Transcribed page contents
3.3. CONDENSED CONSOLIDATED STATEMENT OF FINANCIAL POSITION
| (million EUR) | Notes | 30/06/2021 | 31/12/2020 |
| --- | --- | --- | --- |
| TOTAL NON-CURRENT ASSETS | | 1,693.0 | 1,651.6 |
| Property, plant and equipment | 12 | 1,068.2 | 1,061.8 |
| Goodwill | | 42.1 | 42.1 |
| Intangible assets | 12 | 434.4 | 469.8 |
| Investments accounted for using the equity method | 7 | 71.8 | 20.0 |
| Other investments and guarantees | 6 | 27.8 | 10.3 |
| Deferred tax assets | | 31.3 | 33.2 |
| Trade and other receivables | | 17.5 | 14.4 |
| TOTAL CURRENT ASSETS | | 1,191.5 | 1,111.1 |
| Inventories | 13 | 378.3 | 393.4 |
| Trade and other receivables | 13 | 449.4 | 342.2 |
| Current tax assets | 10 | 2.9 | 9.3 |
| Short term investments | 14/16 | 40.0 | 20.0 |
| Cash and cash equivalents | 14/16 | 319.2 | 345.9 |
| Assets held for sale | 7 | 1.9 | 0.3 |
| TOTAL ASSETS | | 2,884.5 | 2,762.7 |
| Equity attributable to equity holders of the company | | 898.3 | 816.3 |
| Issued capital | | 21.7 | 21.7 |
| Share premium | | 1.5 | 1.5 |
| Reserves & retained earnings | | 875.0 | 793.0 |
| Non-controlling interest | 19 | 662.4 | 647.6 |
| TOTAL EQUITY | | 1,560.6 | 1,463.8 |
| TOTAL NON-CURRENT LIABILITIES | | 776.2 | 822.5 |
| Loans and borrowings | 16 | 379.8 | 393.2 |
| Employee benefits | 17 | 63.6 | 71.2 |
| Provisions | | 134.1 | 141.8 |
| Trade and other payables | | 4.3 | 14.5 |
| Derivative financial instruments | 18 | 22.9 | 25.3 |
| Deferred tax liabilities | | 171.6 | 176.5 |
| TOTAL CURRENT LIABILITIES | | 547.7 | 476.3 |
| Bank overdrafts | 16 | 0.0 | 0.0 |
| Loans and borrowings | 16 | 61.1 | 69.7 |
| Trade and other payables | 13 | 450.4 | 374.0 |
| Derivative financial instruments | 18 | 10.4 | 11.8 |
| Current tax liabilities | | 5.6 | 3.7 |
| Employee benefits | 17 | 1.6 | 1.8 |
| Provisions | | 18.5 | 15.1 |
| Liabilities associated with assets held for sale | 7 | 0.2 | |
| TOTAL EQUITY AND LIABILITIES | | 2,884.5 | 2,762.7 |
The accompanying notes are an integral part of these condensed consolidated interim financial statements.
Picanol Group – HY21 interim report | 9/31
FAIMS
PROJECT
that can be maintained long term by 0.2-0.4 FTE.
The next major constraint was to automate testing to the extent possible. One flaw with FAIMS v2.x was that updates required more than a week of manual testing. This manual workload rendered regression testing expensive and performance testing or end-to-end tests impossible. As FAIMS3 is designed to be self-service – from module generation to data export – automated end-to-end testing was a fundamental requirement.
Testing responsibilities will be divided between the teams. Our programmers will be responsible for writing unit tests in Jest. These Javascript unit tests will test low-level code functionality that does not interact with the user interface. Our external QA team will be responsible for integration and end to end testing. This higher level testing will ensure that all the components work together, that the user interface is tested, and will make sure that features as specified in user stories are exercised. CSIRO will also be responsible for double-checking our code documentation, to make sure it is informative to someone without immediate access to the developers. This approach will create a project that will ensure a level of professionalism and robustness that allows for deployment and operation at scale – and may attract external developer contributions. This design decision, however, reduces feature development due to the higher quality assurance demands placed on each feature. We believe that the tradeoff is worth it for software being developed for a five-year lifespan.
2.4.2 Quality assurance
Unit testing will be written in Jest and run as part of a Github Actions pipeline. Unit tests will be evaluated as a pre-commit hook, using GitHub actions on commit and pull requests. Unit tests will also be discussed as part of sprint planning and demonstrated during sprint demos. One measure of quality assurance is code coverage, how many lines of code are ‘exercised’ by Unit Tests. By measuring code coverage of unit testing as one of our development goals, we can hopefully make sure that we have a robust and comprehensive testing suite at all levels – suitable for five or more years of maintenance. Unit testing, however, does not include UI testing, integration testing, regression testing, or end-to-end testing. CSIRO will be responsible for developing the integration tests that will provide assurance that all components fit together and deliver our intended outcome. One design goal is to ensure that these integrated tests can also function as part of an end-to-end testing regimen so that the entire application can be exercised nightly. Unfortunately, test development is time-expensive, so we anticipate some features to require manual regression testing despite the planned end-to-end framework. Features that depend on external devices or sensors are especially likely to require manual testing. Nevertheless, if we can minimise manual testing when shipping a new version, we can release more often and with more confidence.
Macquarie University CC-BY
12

WHAT IS BEING ASKED: Each record above is to be reproduced word for word.

YOUR RESPONSE:
3.3. CONDENSED CONSOLIDATED STATEMENT OF FINANCIAL POSITION
| (million EUR) | Notes | 30/06/2021 | 31/12/2020 |
| --- | --- | --- | --- |
| TOTAL NON-CURRENT ASSETS | | 1,693.0 | 1,651.6 |
| Property, plant and equipment | 12 | 1,068.2 | 1,061.8 |
| Goodwill | | 42.1 | 42.1 |
| Intangible assets | 12 | 434.4 | 469.8 |
| Investments accounted for using the equity method | 7 | 71.8 | 20.0 |
| Other investments and guarantees | 6 | 27.8 | 10.3 |
| Deferred tax assets | | 31.3 | 33.2 |
| Trade and other receivables | | 17.5 | 14.4 |
| TOTAL CURRENT ASSETS | | 1,191.5 | 1,111.1 |
| Inventories | 13 | 378.3 | 393.4 |
| Trade and other receivables | 13 | 449.4 | 342.2 |
| Current tax assets | 10 | 2.9 | 9.3 |
| Short term investments | 14/16 | 40.0 | 20.0 |
| Cash and cash equivalents | 14/16 | 319.2 | 345.9 |
| Assets held for sale | 7 | 1.9 | 0.3 |
| TOTAL ASSETS | | 2,884.5 | 2,762.7 |
| Equity attributable to equity holders of the company | | 898.3 | 816.3 |
| Issued capital | | 21.7 | 21.7 |
| Share premium | | 1.5 | 1.5 |
| Reserves & retained earnings | | 875.0 | 793.0 |
| Non-controlling interest | 19 | 662.4 | 647.6 |
| TOTAL EQUITY | | 1,560.6 | 1,463.8 |
| TOTAL NON-CURRENT LIABILITIES | | 776.2 | 822.5 |
| Loans and borrowings | 16 | 379.8 | 393.2 |
| Employee benefits | 17 | 63.6 | 71.2 |
| Provisions | | 134.1 | 141.8 |
| Trade and other payables | | 4.3 | 14.5 |
| Derivative financial instruments | 18 | 22.9 | 25.3 |
| Deferred tax liabilities | | 171.6 | 176.5 |
| TOTAL CURRENT LIABILITIES | | 547.7 | 476.3 |
| Bank overdrafts | 16 | 0.0 | 0.0 |
| Loans and borrowings | 16 | 61.1 | 69.7 |
| Trade and other payables | 13 | 450.4 | 374.0 |
| Derivative financial instruments | 18 | 10.4 | 11.8 |
| Current tax liabilities | | 5.6 | 3.7 |
| Employee benefits | 17 | 1.6 | 1.8 |
| Provisions | | 18.5 | 15.1 |
| Liabilities associated with assets held for sale | 7 | 0.2 | |
| TOTAL EQUITY AND LIABILITIES | | 2,884.5 | 2,762.7 |
The accompanying notes are an integral part of these condensed consolidated interim financial statements.
Picanol Group – HY21 interim report | 9/31
FAIMS
PROJECT
that can be maintained long term by 0.2-0.4 FTE.
The next major constraint was to automate testing to the extent possible. One flaw with FAIMS v2.x was that updates required more than a week of manual testing. This manual workload rendered regression testing expensive and performance testing or end-to-end tests impossible. As FAIMS3 is designed to be self-service – from module generation to data export – automated end-to-end testing was a fundamental requirement.
Testing responsibilities will be divided between the teams. Our programmers will be responsible for writing unit tests in Jest. These Javascript unit tests will test low-level code functionality that does not interact with the user interface. Our external QA team will be responsible for integration and end to end testing. This higher level testing will ensure that all the components work together, that the user interface is tested, and will make sure that features as specified in user stories are exercised. CSIRO will also be responsible for double-checking our code documentation, to make sure it is informative to someone without immediate access to the developers. This approach will create a project that will ensure a level of professionalism and robustness that allows for deployment and operation at scale – and may attract external developer contributions. This design decision, however, reduces feature development due to the higher quality assurance demands placed on each feature. We believe that the tradeoff is worth it for software being developed for a five-year lifespan.
2.4.2 Quality assurance
Unit testing will be written in Jest and run as part of a Github Actions pipeline. Unit tests will be evaluated as a pre-commit hook, using GitHub actions on commit and pull requests. Unit tests will also be discussed as part of sprint planning and demonstrated during sprint demos. One measure of quality assurance is code coverage, how many lines of code are ‘exercised’ by Unit Tests. By measuring code coverage of unit testing as one of our development goals, we can hopefully make sure that we have a robust and comprehensive testing suite at all levels – suitable for five or more years of maintenance. Unit testing, however, does not include UI testing, integration testing, regression testing, or end-to-end testing. CSIRO will be responsible for developing the integration tests that will provide assurance that all components fit together and deliver our intended outcome. One design goal is to ensure that these integrated tests can also function as part of an end-to-end testing regimen so that the entire application can be exercised nightly. Unfortunately, test development is time-expensive, so we anticipate some features to require manual regression testing despite the planned end-to-end framework. Features that depend on external devices or sensors are especially likely to require manual testing. Nevertheless, if we can minimise manual testing when shipping a new version, we can release more often and with more confidence.
Macquarie University CC-BY
12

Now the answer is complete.